Remember when titles like “sanitation engineer” and “domestic engineer” were the politically correct term for garbage man and housewife? I remember hearing those terms when I was in my 20’s and chuckling to myself at the silliness. Fast forward 20 years later and it seems like maybe the geniuses who came up with these titles were actually on to something – note the bit of sarcasm here!
In 20 years of being in the recruiting business I have seen my share of interesting titles. It seems that the past 24 months have brought on a new onslaught of made-up, sometimes ridiculous, titles by professionals trying to jazz up their image and create their own personal brand.
With the heavy focus on social media as a recruiting and branding tool, it’s no wonder that people are trying to stand out from the crowd. Titles like “web designer” or “digital consultant” have been traded in for “web kahuna” and “digital dynamo”. I get that people are trying to adjust their titles to better reflect the actual job they do, but are these getting a bit absurd?
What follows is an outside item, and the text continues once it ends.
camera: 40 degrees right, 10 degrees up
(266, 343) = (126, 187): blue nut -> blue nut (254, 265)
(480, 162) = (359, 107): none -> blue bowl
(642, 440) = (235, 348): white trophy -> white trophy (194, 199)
- From Accomplished Sales Professional to “Sales Ninja”
- From Copy Writer to “Word Herder”
- From Social Media Marketer to “Master Connector”
- From Senior Vice President to “Head Cheese”
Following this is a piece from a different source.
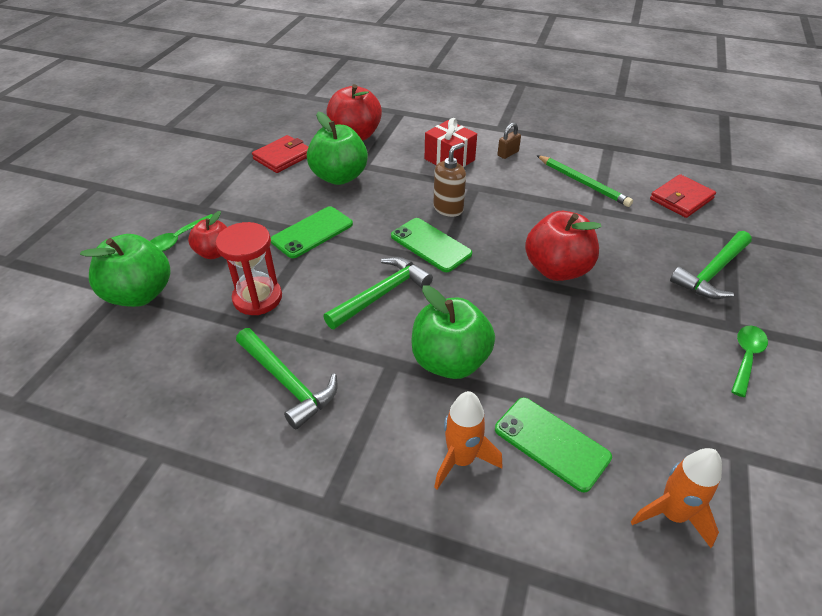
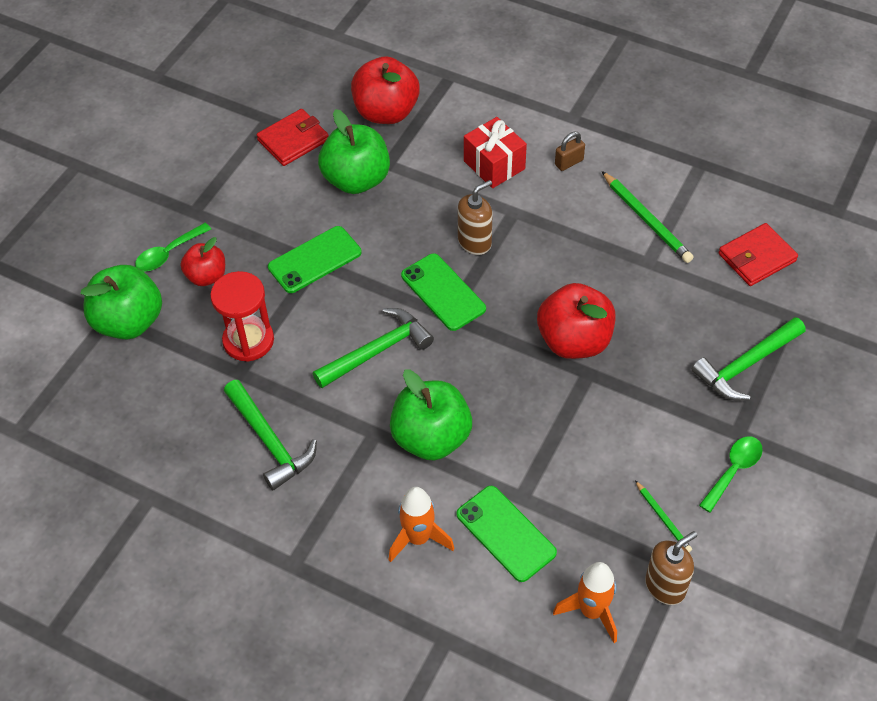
camera: 10 degrees right, 10 degrees up
(701, 408) = (663, 518): none -> green pencil
(736, 476) = (665, 586): none -> brown soap dispenser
- From Marketing Executive to “Marketing Rock Star”
- From Programmer to “Linux Geek”
Don’t be overly offended, but the website www.bullshitjob.com exists just to help you come up with new-fangled titles for positions – this is just one site of hundreds on the web.
I get that people want to be unique and stand out from the crowd, but where does this end? In the recruiting industry we have all seen this same phenomenon happen. It’s no longer uncommon to see titles including…
- Talent Scout
- Talent Consultant
Or more recently I have stumbled across these on cards and social media profiles:
- People Placer
- Professional Networker
- Chief Talent Aggregator
- Master Contact Convertor
- People Investigator
- Chief Selection Officer
I asked a few of these self-proclaimed Recruiting Masters why they chose their titles, and most commonly they said that they wanted to shake the negative connotation of the commonly used term “Head Hunter”. OK – I get that we want to be viewed as professionals who perform a needed service that has been around for decades, if not centuries; but can we live up to the titles? I would love to hear your thoughts.